Ten jednak usiadł na ławce i pozwolił nu robić co chciał. Dlatego po kilku minutach Angel nie mógł się powstrzymać od śmiechu gdy zobaczył że Xander biega po trawie i zachwyca się wszystkim co tu widzi. Nawet fontanna wprawiała go niemal w ekstazę. Wąchał wszystkie kwiaty i głaskał trawę.
-Widzę że się podoba- odezwał się w końcu wampir
-Bardzo- podbiegł do niego- Dziękuję, bardzo dziękuję- rzucił się mu na szyję i pocałował lekko w usta. Wampir zaskoczony przez chwilę się nie poruszył. Ale i chłopak zamarł gdy zrozumiał co właśnie zrobił. Odsunął się powoli jakby ze strachem i patrzył na niego bardzo uważnie
-Xan...skarbie wszystko dobrze- uśmiechnął się do niego ale nie wstał nie chciał go bardziej wystraszyć- to było bardzo miłe- mówił ostrożnie- nie przepraszaj, Chodź tu do mnie proszę- Xander wahał się dłuższą chwilę i Angel'owi wydawało się że ten zbladł. W końcu jednak usiadł obok na ławce i patrzył na wampira bez słowa
-Pięknie tu prawda?- Nie chciał mówić o tym co tu się stało.
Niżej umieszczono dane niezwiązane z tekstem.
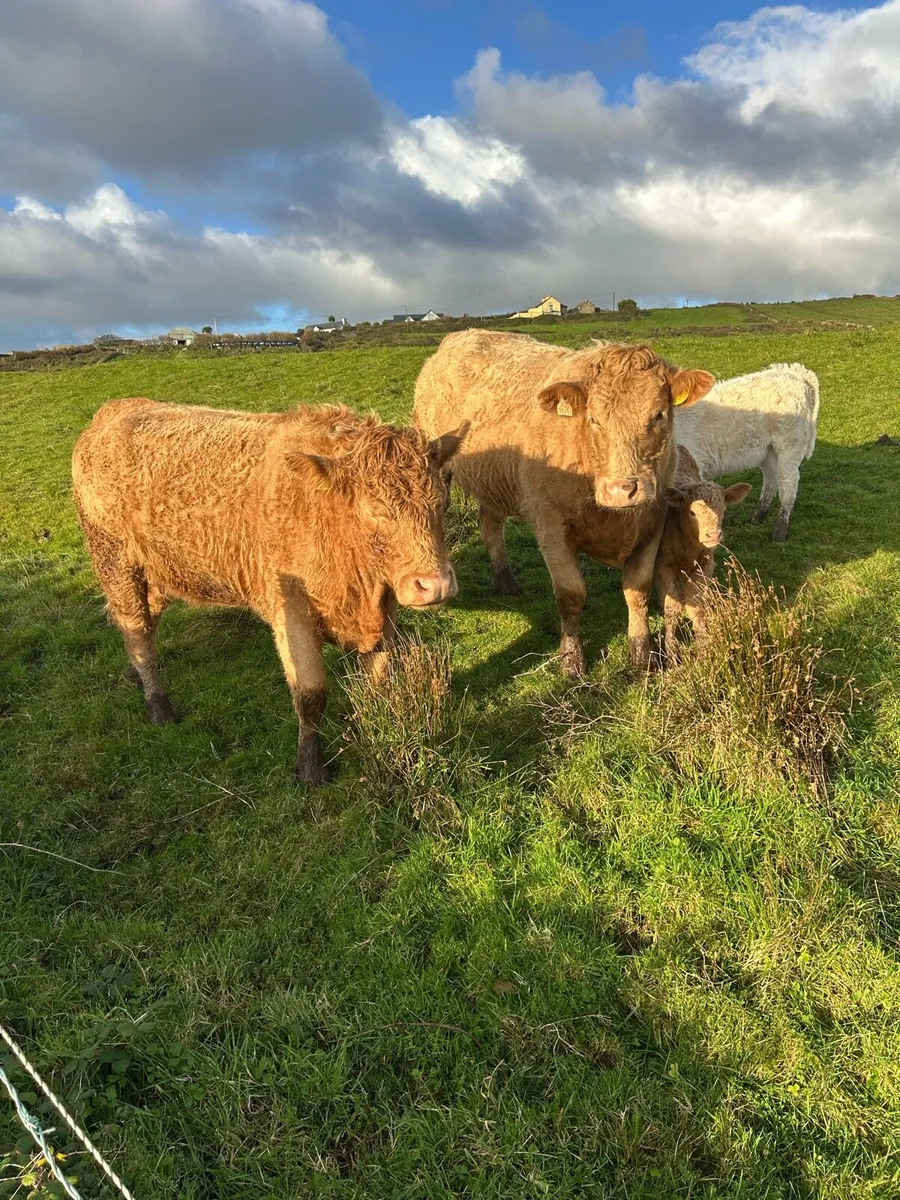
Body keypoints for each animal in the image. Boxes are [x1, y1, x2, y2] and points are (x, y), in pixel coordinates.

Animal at [72, 398, 463, 784]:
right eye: (376, 511)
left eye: (443, 501)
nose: (435, 584)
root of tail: (112, 410)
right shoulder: (291, 612)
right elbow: (311, 695)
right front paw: (310, 768)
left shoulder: (385, 613)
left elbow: (377, 682)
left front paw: (372, 732)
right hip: (115, 562)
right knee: (137, 631)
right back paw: (158, 705)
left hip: (155, 573)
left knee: (143, 626)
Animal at [413, 330, 714, 676]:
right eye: (595, 419)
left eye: (658, 415)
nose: (622, 489)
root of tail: (461, 336)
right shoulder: (551, 528)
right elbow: (571, 595)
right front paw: (572, 659)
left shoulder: (652, 525)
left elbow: (637, 592)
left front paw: (642, 654)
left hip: (496, 481)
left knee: (489, 525)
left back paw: (506, 581)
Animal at [656, 447, 751, 662]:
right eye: (692, 512)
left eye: (723, 510)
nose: (713, 535)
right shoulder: (663, 564)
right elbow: (672, 606)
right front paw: (671, 650)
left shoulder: (705, 564)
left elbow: (696, 605)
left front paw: (703, 645)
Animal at [674, 362, 819, 542]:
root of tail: (795, 372)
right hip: (767, 450)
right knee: (771, 478)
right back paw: (759, 515)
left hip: (790, 444)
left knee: (788, 483)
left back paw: (780, 530)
Jeszcze nie
-Bardzo- chłopak znów rozglądał się po ogrodzie trochę rozluźniony. Dobrze, że jego Pan nie drąży tematu tego co się tu działo przed kilkoma minutami. Czuł że nie powinien tego robić a z drugiej strony to było takie dobre i właściwe że aż chciał zrobić to jeszcze raz ale nie mógł. Nie chciał go prowokować.
-Następnym razem pojedziemy na plaże. Chcesz?- Angel trzymał emocje na wodzy coraz bardzie i coraz gorzej mu się to udawało
-Bardzo- szepnął Xander i spał po kilku chwilach oparty o ramię mężczyzny. Ten objął go  i siedział bez ruchu wpatrzony w przestrzeń i szczęśliwy jak nigdy wcześniej. Chłopiec wracał do zdrowia powoli ale bardzo wyraźnie i to sprawiało, że jego martwe serce niemal zaczęło bić.